▸ **TASK 1**: From the article about DigiDNA, output the passage that begins with the words containing "Broido and his" and ends with "world-class water sports.", copied word for word.
▸ **TASK 2**: In the article about DigiDNA, why did Jérôme Bédat end up swimming behind his coworkers when the shark showed up? Answer in one to three sentences.
-------- PASSAGE TO READ --------
SAN FRANCISCO — Victor Broido has an enviable lifestyle. He lives and works 200 yards from a sun-kissed beach. He often kitesurfs before work. Sometimes he surfs during work.
“It was my dream, as a kid, to surf for an hour before going to the office,” Broido said. “That’s my life. It’s happening right now.”
You might want to punch Broido in the face upon hearing this, but he’s the nicest, most self-deprecating guy. You can’t begrudge him anything. Plus, he worked to attain this way of life.
Broido and his colleagues run DigiDNA, an eight-person company based in Geneva, Switzerland, with a satellite office in Geraldton, a small city in remote Western Australia with a reputation for world-class water sports.
DigiDNA is one of thousands of small, independent software developers spawned by the mobile revolution. In 2013, Apple’s App Store revenues topped $10 billion, and a lot of that money flowed to small startups. There are small indies in every category, from games to databases. Lots of them flocked to San Francisco last week for Apple’s annual Worldwide Developers Conference. DigiDNA was a gold sponsor of last week’s AltConf, the alternative conference that ran parallel to Apple’s event. (DigiDNA has also sponsored Cult of Mac’s Cultcast in the past.)
It’s not often you nearly get eaten by a shark on a company off-site. When DigiDNA’s cofounder and CTO Jérôme Bédat went swimming with his coworkers, he was the only one without flippers. So when the shark showed up, his workmates took off as he swam frantically behind them.
“Yeah, I left him,” laughed Broido. “I thought, ‘We’re both dead — but he’s going to be first.’ Afterwards I told him I was going to get the harpoon gun on the boat and save him. But I don’t think I could have.”
Luckily, no one got eaten. “I wasn’t so scared,” said Bédat, also laughing. “It wasn’t a very big shark. It would have been like getting bitten by a dog.” Right. It’s a good thing he wasn’t eaten, Bédat is the “coding genius” behind all the company’s products, Broido says.
-------- RAW DATA --------
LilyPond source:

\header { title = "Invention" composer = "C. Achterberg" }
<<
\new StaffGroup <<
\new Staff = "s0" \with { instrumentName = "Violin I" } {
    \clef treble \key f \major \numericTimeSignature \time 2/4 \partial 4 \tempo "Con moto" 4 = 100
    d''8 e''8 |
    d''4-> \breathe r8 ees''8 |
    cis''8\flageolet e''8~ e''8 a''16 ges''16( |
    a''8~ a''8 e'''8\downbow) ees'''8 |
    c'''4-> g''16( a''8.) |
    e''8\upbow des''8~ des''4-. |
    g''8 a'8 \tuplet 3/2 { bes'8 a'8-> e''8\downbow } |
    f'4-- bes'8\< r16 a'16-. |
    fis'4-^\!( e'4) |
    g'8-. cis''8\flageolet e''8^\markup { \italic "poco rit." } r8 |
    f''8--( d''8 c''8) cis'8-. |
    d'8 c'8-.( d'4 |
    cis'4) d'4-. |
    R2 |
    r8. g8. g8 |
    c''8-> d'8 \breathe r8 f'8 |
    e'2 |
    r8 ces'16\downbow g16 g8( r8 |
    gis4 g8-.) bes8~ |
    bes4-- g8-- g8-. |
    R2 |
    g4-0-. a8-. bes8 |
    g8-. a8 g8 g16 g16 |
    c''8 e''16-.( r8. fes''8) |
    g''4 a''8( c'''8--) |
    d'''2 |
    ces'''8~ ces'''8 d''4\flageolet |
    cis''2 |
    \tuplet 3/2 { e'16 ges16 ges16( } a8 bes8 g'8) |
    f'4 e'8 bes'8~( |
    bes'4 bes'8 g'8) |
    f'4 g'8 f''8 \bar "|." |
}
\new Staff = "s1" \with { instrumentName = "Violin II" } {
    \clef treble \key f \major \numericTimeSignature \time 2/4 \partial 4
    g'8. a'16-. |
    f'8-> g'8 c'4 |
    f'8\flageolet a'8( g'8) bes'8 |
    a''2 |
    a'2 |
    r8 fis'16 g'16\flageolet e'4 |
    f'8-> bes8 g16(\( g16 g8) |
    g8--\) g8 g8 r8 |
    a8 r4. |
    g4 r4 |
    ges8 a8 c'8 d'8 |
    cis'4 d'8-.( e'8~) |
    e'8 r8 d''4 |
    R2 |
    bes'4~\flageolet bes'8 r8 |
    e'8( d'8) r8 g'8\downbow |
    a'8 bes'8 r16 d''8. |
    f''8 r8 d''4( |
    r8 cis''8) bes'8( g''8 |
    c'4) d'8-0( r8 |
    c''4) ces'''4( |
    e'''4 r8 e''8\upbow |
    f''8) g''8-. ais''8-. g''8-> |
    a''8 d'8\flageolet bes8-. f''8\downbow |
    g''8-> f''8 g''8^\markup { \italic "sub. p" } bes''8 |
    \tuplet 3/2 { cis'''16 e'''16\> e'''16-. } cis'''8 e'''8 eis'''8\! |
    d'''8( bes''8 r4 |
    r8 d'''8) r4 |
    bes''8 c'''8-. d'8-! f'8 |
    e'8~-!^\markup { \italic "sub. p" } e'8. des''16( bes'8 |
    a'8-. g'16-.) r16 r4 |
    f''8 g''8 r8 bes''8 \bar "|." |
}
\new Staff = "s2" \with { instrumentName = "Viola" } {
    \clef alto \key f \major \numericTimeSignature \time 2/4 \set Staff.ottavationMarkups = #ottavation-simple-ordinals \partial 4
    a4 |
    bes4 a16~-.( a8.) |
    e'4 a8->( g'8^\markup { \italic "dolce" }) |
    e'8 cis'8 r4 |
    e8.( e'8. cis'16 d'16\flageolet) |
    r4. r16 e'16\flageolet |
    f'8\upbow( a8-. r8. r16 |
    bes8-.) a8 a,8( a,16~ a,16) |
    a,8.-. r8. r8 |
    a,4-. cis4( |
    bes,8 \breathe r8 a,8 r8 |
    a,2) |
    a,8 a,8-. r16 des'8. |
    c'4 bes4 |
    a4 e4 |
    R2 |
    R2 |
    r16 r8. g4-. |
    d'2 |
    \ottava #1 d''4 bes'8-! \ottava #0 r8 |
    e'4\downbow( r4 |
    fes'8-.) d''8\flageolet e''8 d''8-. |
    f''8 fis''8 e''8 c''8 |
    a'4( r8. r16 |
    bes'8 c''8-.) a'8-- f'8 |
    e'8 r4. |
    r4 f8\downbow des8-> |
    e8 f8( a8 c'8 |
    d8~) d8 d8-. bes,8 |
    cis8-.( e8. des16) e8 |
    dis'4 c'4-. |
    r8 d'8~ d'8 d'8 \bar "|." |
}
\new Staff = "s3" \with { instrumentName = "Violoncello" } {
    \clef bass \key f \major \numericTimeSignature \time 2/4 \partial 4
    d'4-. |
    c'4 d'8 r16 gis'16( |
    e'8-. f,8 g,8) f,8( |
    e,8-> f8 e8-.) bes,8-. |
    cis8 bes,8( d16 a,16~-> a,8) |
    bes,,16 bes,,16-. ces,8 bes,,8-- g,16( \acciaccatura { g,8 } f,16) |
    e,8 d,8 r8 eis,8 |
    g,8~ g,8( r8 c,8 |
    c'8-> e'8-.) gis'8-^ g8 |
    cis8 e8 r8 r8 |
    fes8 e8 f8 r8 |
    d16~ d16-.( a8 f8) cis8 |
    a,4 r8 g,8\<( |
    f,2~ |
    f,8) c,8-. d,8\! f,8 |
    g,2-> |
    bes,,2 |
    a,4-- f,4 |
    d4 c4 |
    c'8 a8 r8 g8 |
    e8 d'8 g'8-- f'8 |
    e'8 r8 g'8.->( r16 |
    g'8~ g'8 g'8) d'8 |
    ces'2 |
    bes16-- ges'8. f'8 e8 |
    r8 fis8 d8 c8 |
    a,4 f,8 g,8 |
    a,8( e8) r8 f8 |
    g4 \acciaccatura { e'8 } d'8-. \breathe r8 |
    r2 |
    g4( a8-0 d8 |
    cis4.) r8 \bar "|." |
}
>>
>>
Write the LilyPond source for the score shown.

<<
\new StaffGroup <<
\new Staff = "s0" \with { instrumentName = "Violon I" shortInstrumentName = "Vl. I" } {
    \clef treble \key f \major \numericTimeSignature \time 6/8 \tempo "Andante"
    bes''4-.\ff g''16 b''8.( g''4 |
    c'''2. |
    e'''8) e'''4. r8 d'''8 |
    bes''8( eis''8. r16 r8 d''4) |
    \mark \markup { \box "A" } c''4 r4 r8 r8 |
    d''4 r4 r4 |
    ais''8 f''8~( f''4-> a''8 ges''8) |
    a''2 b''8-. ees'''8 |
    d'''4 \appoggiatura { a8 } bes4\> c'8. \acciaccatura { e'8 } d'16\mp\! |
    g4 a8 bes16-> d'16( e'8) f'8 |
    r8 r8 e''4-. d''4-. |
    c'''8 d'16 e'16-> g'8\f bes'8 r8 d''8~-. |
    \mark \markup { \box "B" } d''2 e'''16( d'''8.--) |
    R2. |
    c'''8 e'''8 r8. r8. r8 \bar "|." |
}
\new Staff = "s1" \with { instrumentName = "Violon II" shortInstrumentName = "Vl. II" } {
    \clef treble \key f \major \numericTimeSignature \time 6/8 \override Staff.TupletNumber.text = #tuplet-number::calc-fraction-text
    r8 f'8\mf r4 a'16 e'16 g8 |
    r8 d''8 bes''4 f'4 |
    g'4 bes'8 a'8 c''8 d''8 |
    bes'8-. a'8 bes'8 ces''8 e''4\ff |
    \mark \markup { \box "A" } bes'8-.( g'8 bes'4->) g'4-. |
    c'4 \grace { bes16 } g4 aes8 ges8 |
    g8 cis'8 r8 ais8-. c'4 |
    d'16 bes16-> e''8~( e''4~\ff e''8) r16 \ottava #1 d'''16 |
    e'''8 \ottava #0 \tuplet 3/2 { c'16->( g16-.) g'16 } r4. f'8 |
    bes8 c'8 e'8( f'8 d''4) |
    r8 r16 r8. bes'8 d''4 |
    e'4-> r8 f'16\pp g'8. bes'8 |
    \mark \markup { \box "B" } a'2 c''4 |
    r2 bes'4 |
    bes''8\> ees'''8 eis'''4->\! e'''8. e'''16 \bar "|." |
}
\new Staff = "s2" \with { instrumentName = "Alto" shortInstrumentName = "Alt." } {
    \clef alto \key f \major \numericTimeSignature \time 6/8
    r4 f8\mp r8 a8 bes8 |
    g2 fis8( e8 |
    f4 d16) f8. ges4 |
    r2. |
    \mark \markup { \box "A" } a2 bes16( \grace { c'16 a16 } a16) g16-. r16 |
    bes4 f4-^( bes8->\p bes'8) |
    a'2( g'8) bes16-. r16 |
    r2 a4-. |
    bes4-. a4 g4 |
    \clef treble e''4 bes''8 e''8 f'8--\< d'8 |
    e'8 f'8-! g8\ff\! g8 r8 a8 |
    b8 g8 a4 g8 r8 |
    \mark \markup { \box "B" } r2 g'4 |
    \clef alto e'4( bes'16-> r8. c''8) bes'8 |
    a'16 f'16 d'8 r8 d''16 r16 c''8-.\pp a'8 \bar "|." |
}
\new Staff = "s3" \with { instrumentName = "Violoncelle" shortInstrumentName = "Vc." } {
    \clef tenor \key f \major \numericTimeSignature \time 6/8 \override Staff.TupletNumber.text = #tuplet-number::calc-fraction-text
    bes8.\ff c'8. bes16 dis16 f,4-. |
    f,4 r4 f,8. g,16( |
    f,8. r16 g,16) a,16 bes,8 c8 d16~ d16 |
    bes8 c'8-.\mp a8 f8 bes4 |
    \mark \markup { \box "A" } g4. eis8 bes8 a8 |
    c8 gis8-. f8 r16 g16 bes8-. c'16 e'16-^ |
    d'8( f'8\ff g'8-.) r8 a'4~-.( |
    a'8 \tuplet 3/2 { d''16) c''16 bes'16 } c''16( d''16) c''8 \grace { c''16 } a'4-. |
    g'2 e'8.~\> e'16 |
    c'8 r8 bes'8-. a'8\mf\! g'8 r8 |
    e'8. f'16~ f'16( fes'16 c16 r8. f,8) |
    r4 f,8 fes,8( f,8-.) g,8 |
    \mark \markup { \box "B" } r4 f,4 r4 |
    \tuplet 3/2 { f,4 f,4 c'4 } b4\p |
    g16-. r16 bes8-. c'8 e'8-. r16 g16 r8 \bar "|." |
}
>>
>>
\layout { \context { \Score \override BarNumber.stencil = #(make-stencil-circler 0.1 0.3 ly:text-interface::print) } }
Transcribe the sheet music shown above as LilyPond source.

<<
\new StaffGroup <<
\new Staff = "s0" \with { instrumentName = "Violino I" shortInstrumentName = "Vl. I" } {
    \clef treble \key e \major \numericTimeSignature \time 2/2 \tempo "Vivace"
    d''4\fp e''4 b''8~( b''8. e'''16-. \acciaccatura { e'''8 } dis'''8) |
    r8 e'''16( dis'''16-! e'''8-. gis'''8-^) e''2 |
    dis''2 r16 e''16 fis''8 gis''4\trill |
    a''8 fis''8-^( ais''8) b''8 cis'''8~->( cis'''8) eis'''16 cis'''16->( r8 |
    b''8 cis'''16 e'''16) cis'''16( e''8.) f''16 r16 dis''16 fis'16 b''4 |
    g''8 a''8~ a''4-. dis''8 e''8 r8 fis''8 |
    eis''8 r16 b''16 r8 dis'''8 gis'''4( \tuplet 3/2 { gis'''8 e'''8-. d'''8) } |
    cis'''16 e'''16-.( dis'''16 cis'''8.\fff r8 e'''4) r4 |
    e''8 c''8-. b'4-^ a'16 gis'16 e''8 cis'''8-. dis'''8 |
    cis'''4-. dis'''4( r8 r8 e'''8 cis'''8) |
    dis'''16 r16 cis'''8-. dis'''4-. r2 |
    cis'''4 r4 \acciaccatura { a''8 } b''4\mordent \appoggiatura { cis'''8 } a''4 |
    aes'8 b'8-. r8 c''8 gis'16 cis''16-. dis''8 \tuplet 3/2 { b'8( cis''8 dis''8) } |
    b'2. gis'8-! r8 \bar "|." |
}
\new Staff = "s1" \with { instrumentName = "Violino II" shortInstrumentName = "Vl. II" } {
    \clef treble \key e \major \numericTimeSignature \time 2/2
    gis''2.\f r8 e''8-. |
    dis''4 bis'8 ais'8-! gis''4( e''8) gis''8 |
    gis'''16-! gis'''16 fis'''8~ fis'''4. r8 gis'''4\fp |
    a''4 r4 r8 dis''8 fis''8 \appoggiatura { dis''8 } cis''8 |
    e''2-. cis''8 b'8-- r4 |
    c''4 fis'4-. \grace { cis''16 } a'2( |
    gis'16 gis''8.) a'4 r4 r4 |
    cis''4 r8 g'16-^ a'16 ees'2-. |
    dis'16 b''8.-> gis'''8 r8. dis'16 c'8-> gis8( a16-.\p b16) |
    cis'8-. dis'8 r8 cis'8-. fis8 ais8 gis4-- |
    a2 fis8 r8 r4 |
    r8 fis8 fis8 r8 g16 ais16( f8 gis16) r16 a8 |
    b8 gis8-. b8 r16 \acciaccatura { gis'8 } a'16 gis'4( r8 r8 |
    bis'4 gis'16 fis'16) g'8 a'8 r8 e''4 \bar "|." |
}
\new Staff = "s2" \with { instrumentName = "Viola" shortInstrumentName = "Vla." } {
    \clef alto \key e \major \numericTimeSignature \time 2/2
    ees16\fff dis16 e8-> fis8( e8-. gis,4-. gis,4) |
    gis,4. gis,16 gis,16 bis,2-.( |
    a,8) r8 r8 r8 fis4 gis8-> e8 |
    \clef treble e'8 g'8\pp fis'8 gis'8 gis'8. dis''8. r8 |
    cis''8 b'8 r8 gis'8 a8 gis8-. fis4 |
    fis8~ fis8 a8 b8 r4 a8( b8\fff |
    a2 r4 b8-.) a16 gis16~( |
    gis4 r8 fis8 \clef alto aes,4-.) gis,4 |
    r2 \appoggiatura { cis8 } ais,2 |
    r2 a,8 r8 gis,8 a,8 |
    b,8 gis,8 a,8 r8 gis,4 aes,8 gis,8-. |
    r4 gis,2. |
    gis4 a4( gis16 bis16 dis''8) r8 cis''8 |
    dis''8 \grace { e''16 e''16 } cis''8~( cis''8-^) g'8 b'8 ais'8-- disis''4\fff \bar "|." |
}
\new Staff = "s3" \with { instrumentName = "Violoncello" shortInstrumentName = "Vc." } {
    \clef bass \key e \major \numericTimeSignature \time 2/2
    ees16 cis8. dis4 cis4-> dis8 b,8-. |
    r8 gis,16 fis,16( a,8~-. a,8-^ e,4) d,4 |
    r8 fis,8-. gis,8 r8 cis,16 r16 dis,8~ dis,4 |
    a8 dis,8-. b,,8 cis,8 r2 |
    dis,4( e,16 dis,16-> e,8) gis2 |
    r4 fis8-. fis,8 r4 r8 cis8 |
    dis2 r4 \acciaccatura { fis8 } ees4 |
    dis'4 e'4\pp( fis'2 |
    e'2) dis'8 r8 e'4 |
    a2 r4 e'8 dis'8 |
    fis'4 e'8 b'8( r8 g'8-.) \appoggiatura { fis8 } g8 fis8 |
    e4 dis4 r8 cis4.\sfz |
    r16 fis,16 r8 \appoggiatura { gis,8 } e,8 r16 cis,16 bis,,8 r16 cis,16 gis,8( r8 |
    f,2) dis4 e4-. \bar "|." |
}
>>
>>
--------
▸ **WRITTEN REPLY 1**:
Broido and his colleagues run DigiDNA, an eight-person company based in Geneva, Switzerland, with a satellite office in Geraldton, a small city in remote Western Australia with a reputation for world-class water sports.

▸ **WRITTEN REPLY 2**: Bédat was the only one in the group swimming without flippers. When the shark appeared, his coworkers took off and he had to swim frantically behind them.